__What to work on__
From the text about Acharya below, list every country he lived in before or during high school, in the order given.

__Text excerpt__
Acharya was born in Ireland to parents afflicted with what he describes as a case of wanderlust. He lived in England and India before moving with his family to the U.S. and landing in Tennessee for high school, eventually earning a master’s degree in computer science from Purdue University.
Interest in computers was born out of that far-from-stationary lifestyle. Most of Acharya’s friends growing up were online.
After graduating from Purdue in the middle of the 2008 recession, he narrowly scored a job at Intel in Hillsboro before a major hiring freeze. But something was missing.
“It didn’t satisfy some need in me for a public spiritedness to my work. You know, like, what I found myself caring about was not like the battery driver that I was working on,” he said.
Acharya jumped back to law school with the intention of studying up on technology policy issues like net neutrality and patent trolling, wherein companies use patent infringement to repeatedly hold back their competition and profit in court. He eventually pursued patent law at a firm in California, taking on patent trolls and operating an active pro bono practice.
While Acharya’s résumé is lengthy, this summer has marked the most challenging time of his law career. He helped win a temporary relief —and eventually a preliminary injunction — for journalists and legal observers against the Portland Police Bureau exempting them from crowd dispersal orders.
Acharya said that since the temporary relief went into place against the Portland Police Bureau, local police attitudes toward journalists have improved somewhat. But he described the compliance to the temporary restraining order against federal officers as lacking.
On Aug. 18, The Oregonian reported that Deputy City Attorney Naomi Sheffield expressed hope that the injunction could be modified, as police found a “significant influx” in the amount of people self-identifying as press and allegedly committing crimes.

__Information provided__
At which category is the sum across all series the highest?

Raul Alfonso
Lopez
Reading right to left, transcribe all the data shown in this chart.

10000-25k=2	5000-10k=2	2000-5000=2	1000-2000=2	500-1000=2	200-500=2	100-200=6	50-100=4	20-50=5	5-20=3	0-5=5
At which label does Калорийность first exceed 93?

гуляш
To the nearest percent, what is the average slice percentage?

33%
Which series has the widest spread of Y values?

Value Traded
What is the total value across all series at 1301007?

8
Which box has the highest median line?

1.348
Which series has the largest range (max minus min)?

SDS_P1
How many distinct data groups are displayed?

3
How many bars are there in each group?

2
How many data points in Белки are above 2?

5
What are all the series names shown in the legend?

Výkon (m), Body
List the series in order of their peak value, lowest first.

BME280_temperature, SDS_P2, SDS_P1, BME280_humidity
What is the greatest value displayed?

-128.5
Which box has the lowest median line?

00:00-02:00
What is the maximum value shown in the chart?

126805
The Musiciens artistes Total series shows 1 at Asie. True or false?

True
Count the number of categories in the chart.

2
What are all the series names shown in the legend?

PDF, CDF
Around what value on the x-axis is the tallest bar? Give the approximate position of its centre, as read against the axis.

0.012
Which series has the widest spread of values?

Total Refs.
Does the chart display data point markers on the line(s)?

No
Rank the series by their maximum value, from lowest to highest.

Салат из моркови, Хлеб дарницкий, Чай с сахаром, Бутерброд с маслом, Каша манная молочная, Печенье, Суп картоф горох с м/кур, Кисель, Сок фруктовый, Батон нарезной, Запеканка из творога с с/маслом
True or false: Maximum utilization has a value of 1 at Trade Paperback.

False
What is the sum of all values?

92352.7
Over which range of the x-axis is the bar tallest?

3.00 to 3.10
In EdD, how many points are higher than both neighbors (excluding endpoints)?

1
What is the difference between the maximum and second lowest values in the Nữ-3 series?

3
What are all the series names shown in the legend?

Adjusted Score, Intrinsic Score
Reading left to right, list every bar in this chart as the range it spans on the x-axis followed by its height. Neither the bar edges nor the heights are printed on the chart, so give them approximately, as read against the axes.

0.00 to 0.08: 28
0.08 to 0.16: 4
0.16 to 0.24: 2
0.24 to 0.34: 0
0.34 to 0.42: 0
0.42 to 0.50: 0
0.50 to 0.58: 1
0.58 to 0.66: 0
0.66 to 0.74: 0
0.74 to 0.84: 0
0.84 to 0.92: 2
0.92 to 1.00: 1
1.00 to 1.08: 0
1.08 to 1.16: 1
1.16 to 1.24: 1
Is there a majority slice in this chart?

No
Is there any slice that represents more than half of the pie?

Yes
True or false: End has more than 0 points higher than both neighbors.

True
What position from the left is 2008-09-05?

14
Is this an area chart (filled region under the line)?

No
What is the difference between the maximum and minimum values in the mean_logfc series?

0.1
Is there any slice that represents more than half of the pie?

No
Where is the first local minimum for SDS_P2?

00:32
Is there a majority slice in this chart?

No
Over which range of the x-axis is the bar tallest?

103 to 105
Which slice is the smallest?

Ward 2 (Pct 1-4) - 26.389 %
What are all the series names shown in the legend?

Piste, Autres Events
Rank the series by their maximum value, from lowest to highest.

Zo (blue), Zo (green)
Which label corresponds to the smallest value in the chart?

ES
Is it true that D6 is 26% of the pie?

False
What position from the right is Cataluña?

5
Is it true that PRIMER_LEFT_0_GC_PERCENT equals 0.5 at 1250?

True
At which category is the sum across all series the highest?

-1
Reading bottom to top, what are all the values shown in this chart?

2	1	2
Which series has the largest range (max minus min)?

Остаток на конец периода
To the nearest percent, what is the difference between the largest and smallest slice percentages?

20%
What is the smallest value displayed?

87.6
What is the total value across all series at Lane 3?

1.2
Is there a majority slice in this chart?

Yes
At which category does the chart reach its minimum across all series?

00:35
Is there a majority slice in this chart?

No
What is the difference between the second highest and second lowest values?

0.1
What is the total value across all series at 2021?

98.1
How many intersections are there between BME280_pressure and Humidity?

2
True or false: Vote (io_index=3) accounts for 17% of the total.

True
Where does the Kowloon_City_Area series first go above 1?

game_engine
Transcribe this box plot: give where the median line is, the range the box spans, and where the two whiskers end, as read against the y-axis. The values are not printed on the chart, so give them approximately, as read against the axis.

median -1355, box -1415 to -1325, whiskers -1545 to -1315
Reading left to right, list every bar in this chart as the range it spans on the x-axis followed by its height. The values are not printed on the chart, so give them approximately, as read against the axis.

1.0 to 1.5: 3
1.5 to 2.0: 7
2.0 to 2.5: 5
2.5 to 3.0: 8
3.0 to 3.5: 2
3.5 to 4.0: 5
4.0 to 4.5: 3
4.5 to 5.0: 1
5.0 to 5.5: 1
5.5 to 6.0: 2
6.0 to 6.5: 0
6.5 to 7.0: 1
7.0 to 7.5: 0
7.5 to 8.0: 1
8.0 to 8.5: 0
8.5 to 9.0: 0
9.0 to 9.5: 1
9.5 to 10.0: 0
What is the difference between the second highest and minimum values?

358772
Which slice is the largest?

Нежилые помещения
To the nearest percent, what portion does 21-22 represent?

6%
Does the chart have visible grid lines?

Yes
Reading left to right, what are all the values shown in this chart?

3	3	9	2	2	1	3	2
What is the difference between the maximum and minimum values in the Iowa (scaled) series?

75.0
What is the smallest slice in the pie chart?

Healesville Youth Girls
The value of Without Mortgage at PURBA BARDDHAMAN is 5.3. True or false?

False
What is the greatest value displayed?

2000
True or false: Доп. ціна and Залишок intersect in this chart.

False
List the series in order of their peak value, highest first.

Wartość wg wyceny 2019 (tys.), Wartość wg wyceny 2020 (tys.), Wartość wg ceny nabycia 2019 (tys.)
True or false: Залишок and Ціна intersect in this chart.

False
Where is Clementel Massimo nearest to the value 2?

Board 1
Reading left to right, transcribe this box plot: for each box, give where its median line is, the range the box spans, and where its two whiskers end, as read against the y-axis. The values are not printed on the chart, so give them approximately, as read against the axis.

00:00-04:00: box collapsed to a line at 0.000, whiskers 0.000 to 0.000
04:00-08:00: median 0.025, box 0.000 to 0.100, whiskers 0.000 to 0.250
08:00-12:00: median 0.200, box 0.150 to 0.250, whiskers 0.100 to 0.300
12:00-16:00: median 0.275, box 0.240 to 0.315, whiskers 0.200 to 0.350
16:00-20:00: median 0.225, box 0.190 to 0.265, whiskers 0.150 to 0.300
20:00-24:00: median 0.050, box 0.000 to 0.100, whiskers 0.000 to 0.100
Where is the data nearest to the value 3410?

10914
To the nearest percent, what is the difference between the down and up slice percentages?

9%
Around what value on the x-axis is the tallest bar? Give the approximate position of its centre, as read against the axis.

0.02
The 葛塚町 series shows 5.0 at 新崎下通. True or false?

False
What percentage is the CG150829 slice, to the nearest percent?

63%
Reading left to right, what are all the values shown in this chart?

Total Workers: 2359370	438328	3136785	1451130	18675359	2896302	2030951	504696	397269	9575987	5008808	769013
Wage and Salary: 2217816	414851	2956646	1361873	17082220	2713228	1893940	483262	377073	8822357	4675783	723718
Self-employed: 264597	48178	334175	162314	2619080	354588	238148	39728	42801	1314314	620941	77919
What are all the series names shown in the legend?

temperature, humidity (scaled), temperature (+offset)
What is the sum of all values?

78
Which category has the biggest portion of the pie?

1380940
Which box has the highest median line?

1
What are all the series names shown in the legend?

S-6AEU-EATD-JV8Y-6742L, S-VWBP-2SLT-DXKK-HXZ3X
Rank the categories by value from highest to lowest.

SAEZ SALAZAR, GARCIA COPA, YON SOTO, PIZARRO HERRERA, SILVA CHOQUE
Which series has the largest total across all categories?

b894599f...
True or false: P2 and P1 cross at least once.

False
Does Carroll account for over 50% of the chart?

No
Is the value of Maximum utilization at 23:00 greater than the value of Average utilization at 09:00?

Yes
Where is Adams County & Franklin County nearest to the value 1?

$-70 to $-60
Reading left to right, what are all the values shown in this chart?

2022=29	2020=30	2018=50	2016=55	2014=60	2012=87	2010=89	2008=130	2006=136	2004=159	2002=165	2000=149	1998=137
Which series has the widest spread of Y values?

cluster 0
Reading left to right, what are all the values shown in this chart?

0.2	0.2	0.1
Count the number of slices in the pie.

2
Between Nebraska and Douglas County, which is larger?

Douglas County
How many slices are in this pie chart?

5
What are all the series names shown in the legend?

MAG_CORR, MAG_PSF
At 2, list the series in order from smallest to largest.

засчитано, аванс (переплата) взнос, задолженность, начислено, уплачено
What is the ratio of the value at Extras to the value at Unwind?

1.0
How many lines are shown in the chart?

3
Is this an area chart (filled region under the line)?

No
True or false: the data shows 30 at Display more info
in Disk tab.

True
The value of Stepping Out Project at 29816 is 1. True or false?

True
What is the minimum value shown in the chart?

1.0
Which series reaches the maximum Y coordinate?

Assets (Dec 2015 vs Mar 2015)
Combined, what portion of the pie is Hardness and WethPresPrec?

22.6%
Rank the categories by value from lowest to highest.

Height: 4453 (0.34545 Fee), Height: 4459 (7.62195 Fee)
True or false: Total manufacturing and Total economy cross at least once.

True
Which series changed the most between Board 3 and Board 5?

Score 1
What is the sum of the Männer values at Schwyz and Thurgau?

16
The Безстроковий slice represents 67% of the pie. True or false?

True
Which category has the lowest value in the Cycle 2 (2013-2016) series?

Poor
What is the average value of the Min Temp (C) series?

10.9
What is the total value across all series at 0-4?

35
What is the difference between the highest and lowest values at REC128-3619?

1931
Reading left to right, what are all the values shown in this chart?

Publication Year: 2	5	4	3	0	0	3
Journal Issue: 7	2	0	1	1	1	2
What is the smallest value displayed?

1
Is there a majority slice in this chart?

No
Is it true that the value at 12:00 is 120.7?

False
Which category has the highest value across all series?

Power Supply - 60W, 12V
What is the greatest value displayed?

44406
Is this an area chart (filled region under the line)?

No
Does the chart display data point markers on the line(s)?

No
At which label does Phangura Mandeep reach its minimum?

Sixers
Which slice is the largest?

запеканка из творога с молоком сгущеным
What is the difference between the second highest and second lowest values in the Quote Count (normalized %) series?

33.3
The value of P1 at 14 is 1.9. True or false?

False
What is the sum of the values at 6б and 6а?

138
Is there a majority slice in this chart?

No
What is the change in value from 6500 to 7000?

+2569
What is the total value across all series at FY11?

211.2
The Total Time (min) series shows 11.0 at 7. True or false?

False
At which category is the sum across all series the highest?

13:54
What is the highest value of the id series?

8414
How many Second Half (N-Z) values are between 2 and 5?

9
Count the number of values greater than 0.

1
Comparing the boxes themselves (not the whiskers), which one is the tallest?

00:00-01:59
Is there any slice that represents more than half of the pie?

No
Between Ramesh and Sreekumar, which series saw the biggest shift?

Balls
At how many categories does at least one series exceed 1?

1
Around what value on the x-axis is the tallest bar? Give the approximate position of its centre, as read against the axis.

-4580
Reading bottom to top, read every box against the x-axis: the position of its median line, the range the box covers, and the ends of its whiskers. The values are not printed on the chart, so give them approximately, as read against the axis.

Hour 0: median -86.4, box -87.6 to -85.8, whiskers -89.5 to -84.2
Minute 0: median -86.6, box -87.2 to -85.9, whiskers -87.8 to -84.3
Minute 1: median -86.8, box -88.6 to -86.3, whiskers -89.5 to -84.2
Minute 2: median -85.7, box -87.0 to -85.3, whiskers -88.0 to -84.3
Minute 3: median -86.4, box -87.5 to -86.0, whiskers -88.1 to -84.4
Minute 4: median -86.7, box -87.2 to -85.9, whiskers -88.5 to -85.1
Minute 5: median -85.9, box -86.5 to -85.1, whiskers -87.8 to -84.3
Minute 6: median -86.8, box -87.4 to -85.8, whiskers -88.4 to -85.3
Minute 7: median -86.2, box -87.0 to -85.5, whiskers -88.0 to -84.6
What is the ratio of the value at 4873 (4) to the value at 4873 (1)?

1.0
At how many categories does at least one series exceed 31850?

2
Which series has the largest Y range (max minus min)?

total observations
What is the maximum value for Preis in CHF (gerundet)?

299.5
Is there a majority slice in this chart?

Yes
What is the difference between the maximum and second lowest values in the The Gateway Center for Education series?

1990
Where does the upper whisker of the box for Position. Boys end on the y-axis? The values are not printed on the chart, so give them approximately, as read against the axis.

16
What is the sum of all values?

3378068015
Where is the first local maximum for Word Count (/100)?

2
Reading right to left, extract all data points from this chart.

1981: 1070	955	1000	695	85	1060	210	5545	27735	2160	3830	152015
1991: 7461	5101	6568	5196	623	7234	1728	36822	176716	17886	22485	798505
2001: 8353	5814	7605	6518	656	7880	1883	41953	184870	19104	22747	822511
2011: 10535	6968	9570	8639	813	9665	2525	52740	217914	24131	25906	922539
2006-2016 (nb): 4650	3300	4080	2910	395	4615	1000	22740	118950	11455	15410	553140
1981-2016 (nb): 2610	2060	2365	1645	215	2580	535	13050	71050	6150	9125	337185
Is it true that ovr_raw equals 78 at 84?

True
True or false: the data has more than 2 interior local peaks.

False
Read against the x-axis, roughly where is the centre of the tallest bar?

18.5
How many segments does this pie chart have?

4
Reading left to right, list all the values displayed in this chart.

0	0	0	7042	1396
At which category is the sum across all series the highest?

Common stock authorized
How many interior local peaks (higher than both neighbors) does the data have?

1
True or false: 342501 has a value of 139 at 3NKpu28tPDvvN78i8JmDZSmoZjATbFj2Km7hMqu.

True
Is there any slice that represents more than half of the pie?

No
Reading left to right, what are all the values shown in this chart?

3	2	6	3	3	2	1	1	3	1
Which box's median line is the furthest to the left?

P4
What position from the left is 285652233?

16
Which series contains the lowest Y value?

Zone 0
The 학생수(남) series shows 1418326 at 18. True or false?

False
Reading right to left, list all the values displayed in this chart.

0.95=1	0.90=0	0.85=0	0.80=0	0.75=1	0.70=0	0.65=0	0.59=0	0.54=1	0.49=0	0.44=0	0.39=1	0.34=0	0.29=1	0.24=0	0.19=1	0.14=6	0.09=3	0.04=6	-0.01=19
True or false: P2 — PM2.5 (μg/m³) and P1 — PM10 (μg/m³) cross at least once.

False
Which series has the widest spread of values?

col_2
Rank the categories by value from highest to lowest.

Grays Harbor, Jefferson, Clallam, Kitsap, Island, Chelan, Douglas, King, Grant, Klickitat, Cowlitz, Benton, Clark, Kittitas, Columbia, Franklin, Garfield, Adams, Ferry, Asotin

__Exercise response__
Ireland, England, India, the U.S.